Accidents will happen. All drivers face the risk of being involved in a motor vehicle accident. Even the best driver may someday be involved in an accident, which means that everyone should know their legal rights and duties in the event of an accident.
Stop Your Car
Stop immediately at the scene of the accident, or as close as possible to it. No matter how slight the collision, you must stop or you might subject yourself to criminal prosecution. When you stop, avoid obstructing traffic as much as possible. Return to the scene and remain there until you have finished speaking to a law enforcement officer.
Give Aid to the Injured
Montana law requires that any person involved in an accident must render reasonable assistance, including the arrangement of transportation of the injured to a physician or hospital for medical treatment if necessary or if requested by the injured person. Do not attempt to provide medical aid, unless you are trained in rendering emergency medical attention, because you might further injure the person rather than fixing the issue. The minimum law requirements are that you make arrangements for transporting the person to a physician or hospital.
Duty to Give Information
The law requires that you give your name, address, and vehicle registration number to all persons involved in the accident. If requested, you as the driver must show your driver's license to the other person involved in the accident. If you strike an unattended vehicle, attempt to locate the operator or owner of the vehicle, or leave a written notice in a conspicuous place on the vehicle. Be sure to give your name, address, and the circumstances of the accident, and, if you aren't the owner of the vehicle, give the name and address of the owner of the vehicle that you were driving. If you strike property upon, or adjacent to, a highway then you must attempt to locate and notify the owner or person in charge of the property. Give the owner or person in charge your name, address, and vehicle number. If requested, show your drivers license. The best policy is to give no more information that what the law requires. Do not comment on the cause of the accident and do not admit fault, even if you think you were in the wrong. You may later discover that the other driver was equally, or more, to blame in the accident. You have the right to consult a lawyer before making any statements.
Call the Police, County Sheriff, or Highway Patrol
Law enforcement officers are trained to handle situations involving accidents. Let the officer take over when you arrive. They are able to handle any emergency and investigate the accident. Their report of the investigation may be helpful to you later if you are sued or if you decide to sue someone else. The law requires that you give notice, by the quickest means of communication, of any accident resulting in injury to, or death of, any persons to the local police department. You must also give notice to the police department if there is property damage which may equal or exceed $500. If the accident occurs outside of the city limits, then notify the nearest county sheriff or the highway patrol. If no police investigation occurs and the accident results in injury, death, or property damage to any one person in excess of $1,000, you as the driver must file a written report concerning the accident with the Department of Justice within ten days after the accident.

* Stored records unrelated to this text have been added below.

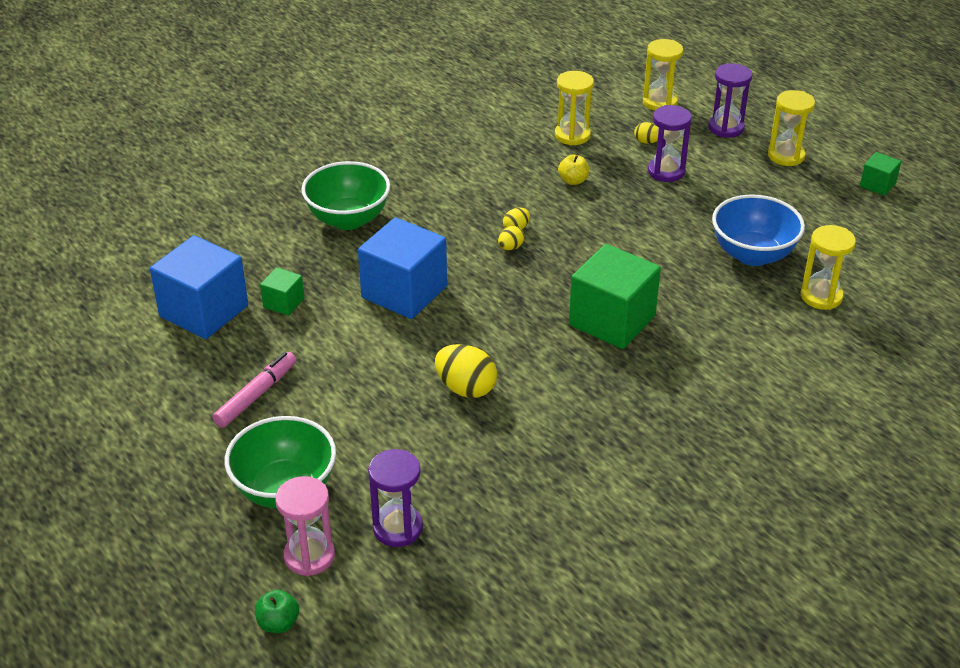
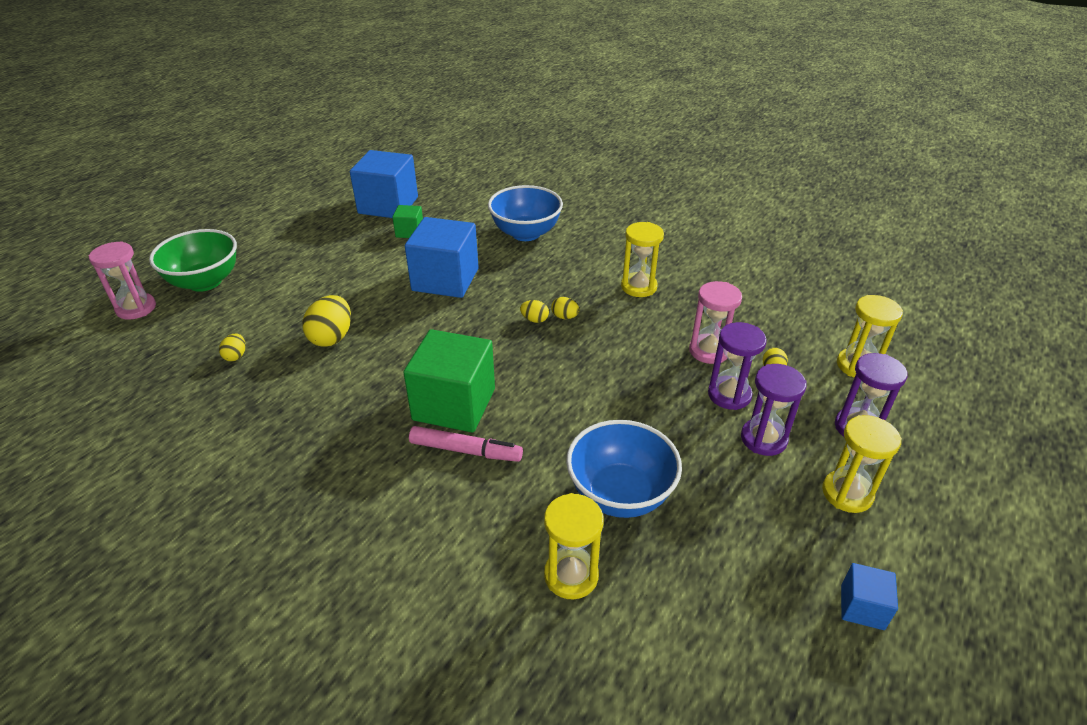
camera: 70 degrees right, 0 degrees up
(256, 395) = (303, 246): pink marker -> pink marker (466, 450)
(278, 623) = (71, 311): green apple -> none
(348, 219) = (525, 233): green bowl -> blue bowl
(397, 528) = (163, 340): purple hourglass -> purple hourglass (763, 439)
(461, 465) = (236, 356): none -> yellow egg
(572, 135) = (739, 319): yellow hourglass -> yellow hourglass (639, 287)
(573, 181) = (663, 335): yellow apple -> none
(607, 164) = (709, 351): none -> pink hourglass
(877, 185) = (862, 607): green cube -> blue cube

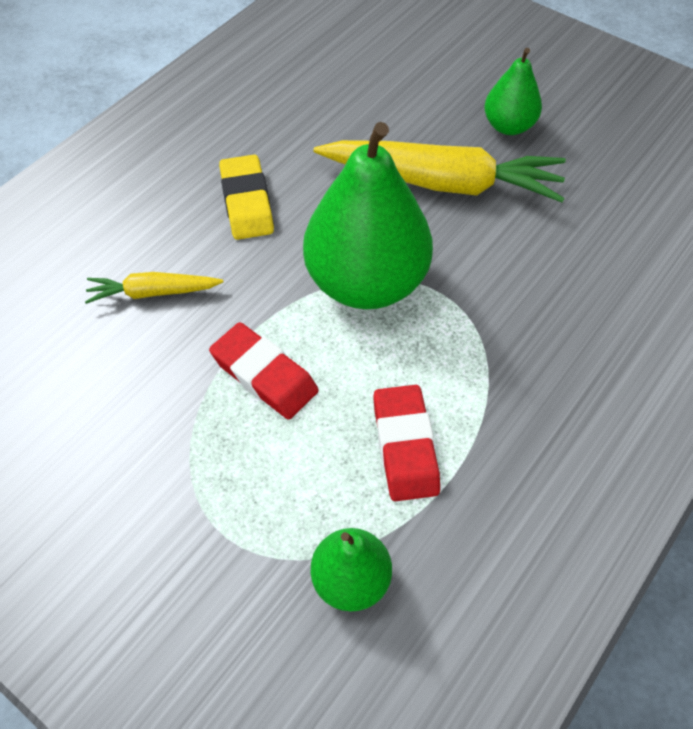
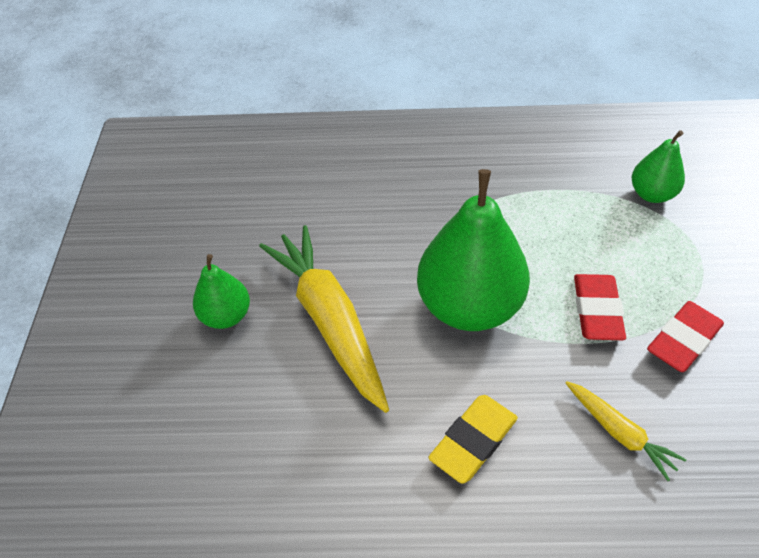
camera: 125 degrees left, 5 degrees down
(405, 446) = (559, 216): red eraser -> red eraser (683, 340)

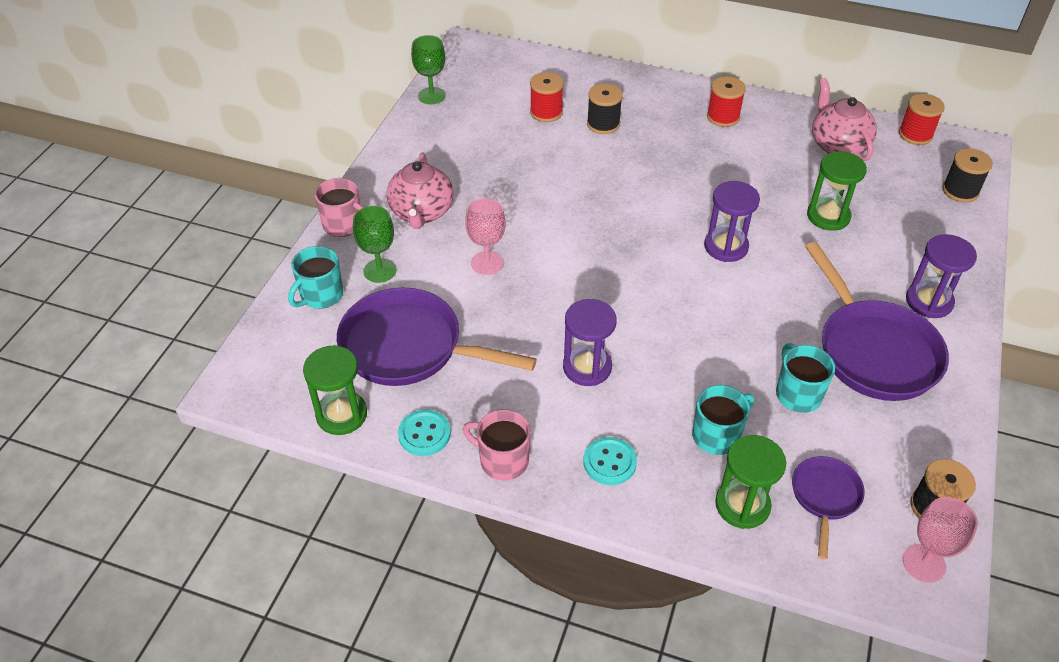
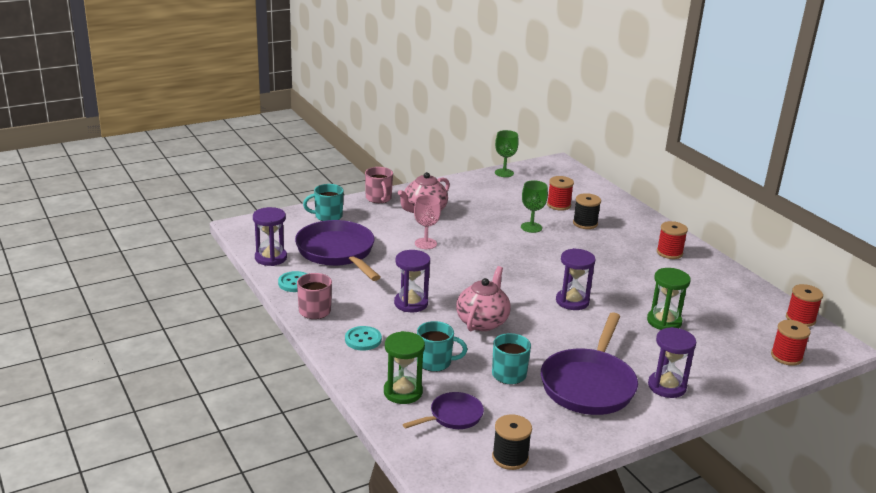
camera: 40 degrees right, 20 degrees down
(341, 415) = (271, 258): green hourglass -> purple hourglass
(380, 270) = (368, 221): green goblet -> green goblet (531, 227)
(837, 145) = (729, 298): pink teapot -> pink teapot (482, 322)
(923, 563) = (463, 471): pink goblet -> none
(960, 191) = (786, 356): black spool -> red spool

Your local police can assist you on how to properly file this report.
Obtain Protective Information
Just as the law requires you to give certain information to other parties, you are entitle to receive the same information from other persons involved in the accident, and you should request that information. Additionally, try to find the names and addresses of any persons who may have witnessed the accident. Witnesses may be important later if legal action becomes necessary. Also, make notes of the important aspects of the collision to help you remember them. The police will usually measure skid marks. If this is not done then you should measure them and make a sketch of their location and the location of any debris or other items. Such precautions may prove important in the event that legal questions should arise.
See Your Doctor
If you have any doubt at all about your own condition, see your doctor immediately or go to the nearest emergency room for an examination and ask your passengers to do the same. Follow your doctor's instructions to the letter.
Consult Your Lawyer
You should find out about your rights before making any decisions arising from an accident. A lawyer can advise you and protect your rights. You should consider getting a lawyer's advice before giving any interviews or statements to investigators or adjusters, before signing any medical release, and before settling a claim or admitting fault
Inform Your Insurance Company Immediately
Failure to notify your insurance company of an accident may result in your not being covered by your insurance company. You may also be entitled to damages from the other party involved. Awarding money damages is the law's method of putting the wrongfully injured person as closely as possible into a position equal to that before he or she was injured. If you are in the right, you may be entitle to recover money for the following:
- The nature, extent, and duration of your physical injuries
- Pain and suffering resulting from these injuries
- Disability, both temporary and permanent
- Reasonable medical expenses resulting from the accident, including ambulance fees, doctor's bills, hospital bills, physical therapy, prescriptions, etc.
- Loss of income, past and future
- Value of damage to your car and other personal property
- Change in lifestyle. A lawyer can explain these damages as they apply to your personal circumstances.